The CCFS underlying net loan book grew by 3% to £10,738.3m at the end of June 2023 (31 December 2022: £10,388.3m) supported by organic originations of £1,060.3m, which decreased by 12% from £1,204.8m of new business written in the same period last year.
Buy-to-Let sub-segment
In the first half of 2023, CCFS’ organic originations in the Buy-to-Let sub-segment through the Precise Mortgages brand decreased by 40% to £516.4m (H1 2022: £867.5m) however the underlying gross Buy-to-Let loan book grew by 2% in the period to £7,634.9m from £7,468.8m at the end of 2022.
Rapidly rising mortgage interest rates led to an increase in refinancing activity in the first half of the year as landlords sought to lock in lower monthly repayments in expectation of further base rate rises, consequently the proportion of remortgages increased to 53% of completions under the Precise Mortgages brand as at 30 June 2023 (H1 2022: 50%). In October 2022, the Group established a proactive retention programme for Precise Mortgages borrowers that contributed to 59% of customers choosing a new product with the Group within three months of their initial rate coming to an end.

» **WORK INSTRUCTION 1**
Copy out everything in the loan book excerpt from "The CCFS underlying" down to "period last year.".
The entries that follow have no connection to the loan book excerpt.

» **RECORDS SUPPLIED**
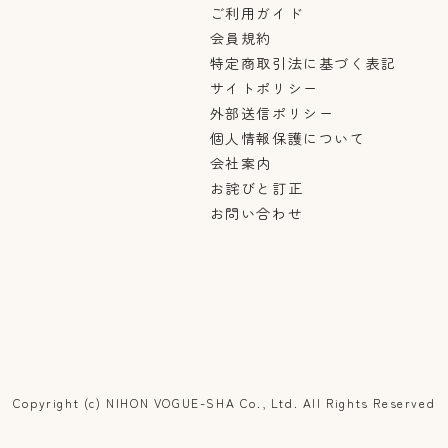
ご利用ガイド
会員規約
特定商取引法に基づく表記
サイトポリシー
外部送信ポリシー
個人情報保護について
会社案内
お詫びと訂正
お問い合わせ
Copyright (c) NIHON VOGUE-SHA Co., Ltd. All Rights Reserved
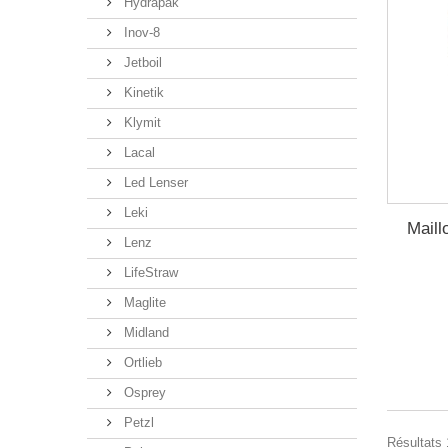
Hydrapak
Inov-8
Jetboil
Kinetik
Klymit
Lacal
Led Lenser
Leki
Maill
Lenz
LifeStraw
Maglite
Midland
Ortlieb
Osprey
Petzl
Résultats 1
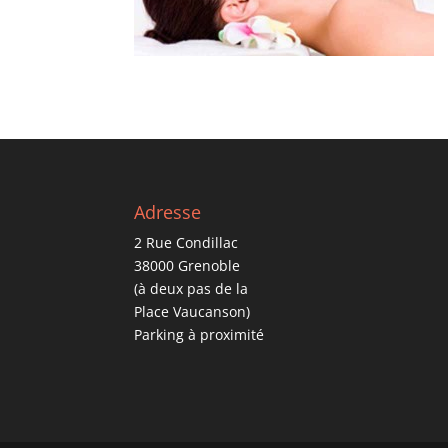
Adresse
2 Rue Condillac
38000 Grenoble
(à deux pas de la
Place Vaucanson)
Parking à proximité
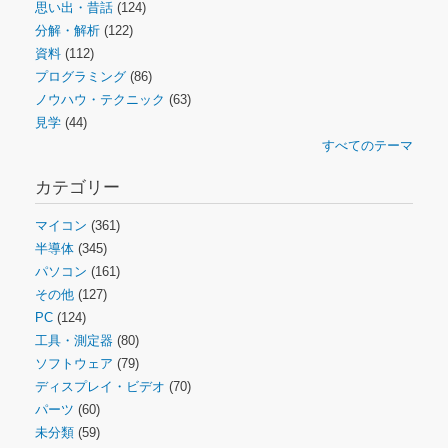
思い出・昔話
(124)
分解・解析
(122)
資料
(112)
プログラミング
(86)
ノウハウ・テクニック
(63)
見学
(44)
すべてのテーマ
カテゴリー
マイコン
(361)
半導体
(345)
パソコン
(161)
その他
(127)
PC
(124)
工具・測定器
(80)
ソフトウェア
(79)
ディスプレイ・ビデオ
(70)
パーツ
(60)
未分類
(59)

» **WORK INSTRUCTION 2**
Rewrite every line of the entries with "Parking" replaced by "Stationnement" and everything else unchanged. Leave out the pictures.

» **TASK SOLUTION 1**
The CCFS underlying net loan book grew by 3% to £10,738.3m at the end of June 2023 (31 December 2022: £10,388.3m) supported by organic originations of £1,060.3m, which decreased by 12% from £1,204.8m of new business written in the same period last year.

» **TASK SOLUTION 2**
ご利用ガイド
会員規約
特定商取引法に基づく表記
サイトポリシー
外部送信ポリシー
個人情報保護について
会社案内
お詫びと訂正
お問い合わせ
Copyright (c) NIHON VOGUE-SHA Co., Ltd. All Rights Reserved
Hydrapak
Inov-8
Jetboil
Kinetik
Klymit
Lacal
Led Lenser
Leki
Maill
Lenz
LifeStraw
Maglite
Midland
Ortlieb
Osprey
Petzl
Résultats 1
Adresse
2 Rue Condillac
38000 Grenoble
(à deux pas de la
Place Vaucanson)
Stationnement à proximité
思い出・昔話
(124)
分解・解析
(122)
資料
(112)
プログラミング
(86)
ノウハウ・テクニック
(63)
見学
(44)
すべてのテーマ
カテゴリー
マイコン
(361)
半導体
(345)
パソコン
(161)
その他
(127)
PC
(124)
工具・測定器
(80)
ソフトウェア
(79)
ディスプレイ・ビデオ
(70)
パーツ
(60)
未分類
(59)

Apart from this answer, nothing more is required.